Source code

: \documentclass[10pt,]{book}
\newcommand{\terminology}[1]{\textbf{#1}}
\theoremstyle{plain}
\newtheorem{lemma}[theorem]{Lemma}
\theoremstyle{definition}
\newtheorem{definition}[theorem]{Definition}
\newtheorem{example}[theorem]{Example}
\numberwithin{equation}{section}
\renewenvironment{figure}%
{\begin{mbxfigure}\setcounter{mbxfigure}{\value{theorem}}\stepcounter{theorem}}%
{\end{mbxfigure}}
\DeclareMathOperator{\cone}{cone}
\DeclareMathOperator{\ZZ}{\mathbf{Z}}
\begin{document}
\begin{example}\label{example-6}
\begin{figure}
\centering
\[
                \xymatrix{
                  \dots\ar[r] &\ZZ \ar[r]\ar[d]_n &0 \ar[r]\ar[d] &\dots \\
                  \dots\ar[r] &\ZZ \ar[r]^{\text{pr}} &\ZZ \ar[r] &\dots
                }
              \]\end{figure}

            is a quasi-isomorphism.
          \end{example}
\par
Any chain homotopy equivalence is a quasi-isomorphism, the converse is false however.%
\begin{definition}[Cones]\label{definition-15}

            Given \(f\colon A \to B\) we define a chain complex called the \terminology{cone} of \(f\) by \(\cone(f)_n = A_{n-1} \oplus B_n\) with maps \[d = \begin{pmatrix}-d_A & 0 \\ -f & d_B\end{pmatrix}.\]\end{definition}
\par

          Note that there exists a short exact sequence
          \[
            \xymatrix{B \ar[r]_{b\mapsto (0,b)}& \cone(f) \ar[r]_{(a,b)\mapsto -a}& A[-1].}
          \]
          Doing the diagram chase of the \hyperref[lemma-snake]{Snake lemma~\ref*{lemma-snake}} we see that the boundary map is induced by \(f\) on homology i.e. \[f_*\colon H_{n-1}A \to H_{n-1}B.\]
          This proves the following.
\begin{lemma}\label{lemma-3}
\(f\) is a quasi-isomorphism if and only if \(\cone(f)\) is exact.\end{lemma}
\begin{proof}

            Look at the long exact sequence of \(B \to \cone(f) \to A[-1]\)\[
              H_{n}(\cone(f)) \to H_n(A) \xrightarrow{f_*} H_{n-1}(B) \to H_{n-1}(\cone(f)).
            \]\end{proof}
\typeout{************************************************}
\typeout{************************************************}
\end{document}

⁂

Check each line above for the string "DeclareMathOperator" and return those that contain it.

▸ **RESPONSE FOR THIS EXERCISE**:
\DeclareMathOperator{\cone}{cone}
\DeclareMathOperator{\ZZ}{\mathbf{Z}}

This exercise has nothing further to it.